Mea culpa!
Levantei os olhos e vi. Eis que diante de mim, há cerca de cinqüenta metros, vinha alguém, meio cambaleante, caminhando com dificuldade, sob o peso de vários, muitos, sacos de garrafas pet e outros plásticos. Mais próximo de mim, consegui ver, com melhor nitidez a figura que caminhava sob o peso. Era uma senhora, meio andrajosa, cuja aparência esquálida e sofrida lhe impunha setenta anos. Eu olhei para o seu rosto plácido e cândido, magro e crestado pelo sol; as marcas da idade e do sofrimento vincavam, sem piedade, o contorno dos seus olhos, cujo olhar era distante e incerto. Ela passou por mim, lentamente, e se foi. E eu sofri.
Por que sofri? Eu sempre sofro ao ver pessoas sofrendo. Eu sofro pelo sofrimento delas, mas sofro muito mais porque me sinto culpado pelo sofrimento delas.

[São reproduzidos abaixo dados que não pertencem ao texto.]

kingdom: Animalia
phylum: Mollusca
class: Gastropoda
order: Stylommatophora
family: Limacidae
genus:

Desde menino, quando eu ainda chorava escondido atrás da porta, esses sofrimentos me maltratam.
No ecossistema, para que haja equilíbrio ecológico, precisamos ter os grandes predadores; mas precisamos também dos fungos e bactérias que, vivendo do lixo, decompõem as substâncias orgânicas que ali são descartadas. Na sociedade precisamos dos grandes industriários, mas precisamos também das pessoas que catam, entre o lixo, os recicláveis.
O problema é que a senhora que vi catando lixo para reciclagem deveria estar em casa, assentada à varanda, fazendo crochê, cuidando das plantinhas do seu jardim, ou contando histórias para os seus netinhos; e não catando lixo para comprar comida.
Quando vejo isso, sinto-me culpado. Sinto-me culpado por ter alimento em minha mesa, enquanto outros passam fome. Quando reúno a família para dar graças pelo alimento, às vezes sou impelido a pedir perdão, porque tenho comida em casa, e outros não a têm. Sinto-me culpado por ter onde morar; enquanto outros vagam errantes, de marquise em marquise, de sarjeta em sarjeta. Sinto-me culpado porque amo e sou amado; enquanto há tantos que só conhecem o ódio. Sinto-me culpado porque conheci Jesus, a Luz da minha vida, o qual me deu perdão, salvação e esperança; enquanto há muitos em trevas, subjugados pelo peso da culpa, perdidos e desesperados.
Oh, meu Deus! Mea culpa, mea máxima culpa; por quê?